Coremetrics has released some initial data for Black Friday sales and the outcome for online retailers is looking great. Overall there was a 15.9% increase in sales between Black Friday 2009 and Black Friday 2010, and the average price per order is also up by 12.1% (from around $170 per order to $190.80).
Although we typically think of Black Friday as a boon for traditional brick-and-mortar retailers, it's clear that shoppers are starting to turn to online shopping more and more frequently, not only to avoid the long lines and early mornings but also for ease of use and a better buying experience. The study shows that we are doing more research before buying, as page views per order are down year over year. As a result, we can conclude that most shoppers already know what they're looking for at the time of purchase, rather than simply logging on to their favorite retailer's website to see what the latest deals are.

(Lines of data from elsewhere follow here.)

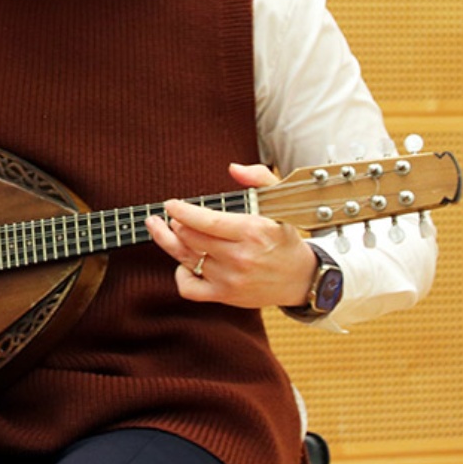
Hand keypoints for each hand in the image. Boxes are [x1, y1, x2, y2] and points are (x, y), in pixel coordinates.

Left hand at [146, 162, 317, 308]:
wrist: (302, 278)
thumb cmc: (285, 238)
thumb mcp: (280, 203)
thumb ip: (258, 178)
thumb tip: (233, 168)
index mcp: (252, 231)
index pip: (207, 221)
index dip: (182, 211)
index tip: (171, 204)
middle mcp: (240, 257)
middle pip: (191, 238)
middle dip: (175, 224)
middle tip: (172, 216)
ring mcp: (230, 279)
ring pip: (186, 259)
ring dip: (170, 242)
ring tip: (160, 228)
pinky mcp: (225, 295)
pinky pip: (189, 287)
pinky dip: (180, 275)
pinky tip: (183, 263)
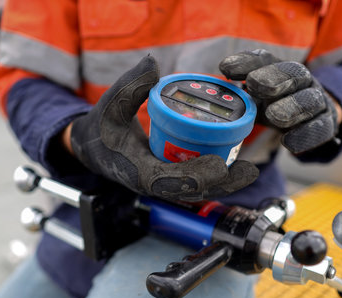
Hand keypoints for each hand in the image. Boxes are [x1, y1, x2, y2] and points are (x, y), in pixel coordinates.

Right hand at [68, 56, 258, 201]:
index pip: (168, 181)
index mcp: (136, 171)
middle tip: (249, 170)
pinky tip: (234, 166)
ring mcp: (162, 184)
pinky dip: (214, 178)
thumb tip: (152, 63)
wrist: (93, 147)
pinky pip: (194, 183)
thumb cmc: (102, 127)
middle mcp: (152, 183)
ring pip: (196, 190)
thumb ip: (130, 85)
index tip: (219, 165)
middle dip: (221, 184)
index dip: (195, 176)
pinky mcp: (169, 180)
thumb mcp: (111, 104)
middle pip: (191, 191)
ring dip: (222, 184)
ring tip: (248, 172)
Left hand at [219, 49, 341, 153]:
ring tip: (274, 116)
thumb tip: (213, 92)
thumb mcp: (255, 96)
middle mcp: (302, 80)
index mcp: (280, 68)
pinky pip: (320, 127)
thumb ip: (237, 93)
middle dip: (274, 78)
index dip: (245, 62)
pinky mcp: (326, 123)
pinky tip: (288, 143)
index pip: (264, 59)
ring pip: (310, 100)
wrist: (314, 117)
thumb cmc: (275, 103)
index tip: (225, 69)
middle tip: (255, 84)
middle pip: (294, 73)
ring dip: (292, 107)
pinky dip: (305, 135)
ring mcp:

Another great statistic is that Black Friday traffic from a mobile device is up 5.6% in 2010. What we draw from this stat is that even folks who participated in traditional brick-and-mortar sales probably turned to their cellphone or tablet to do comparison shopping before committing to a purchase in-store. Overall we aren't exactly shocked by these results as online shopping has been on the rise for a long time now. The increase in online and mobile adoption rates coupled with the American recession's impact on the way folks research and compare prices before we buy means that Coremetric's data is a confirmation of how critical e-commerce is to a small business.
If you're a small business with a brick-and-mortar storefront how did your sales compare to Coremetric's data? If you're selling your product or service through a website did you notice an increase in profits from this time last year? If not, why? Analyze your website from a potential customer's point of view. Is the buying experience easy and user-friendly, and have you marketed to your prospect customers so that they know to visit the website at all? If not, it may be time to rethink your digital marketing strategy, or to create one if you haven't already.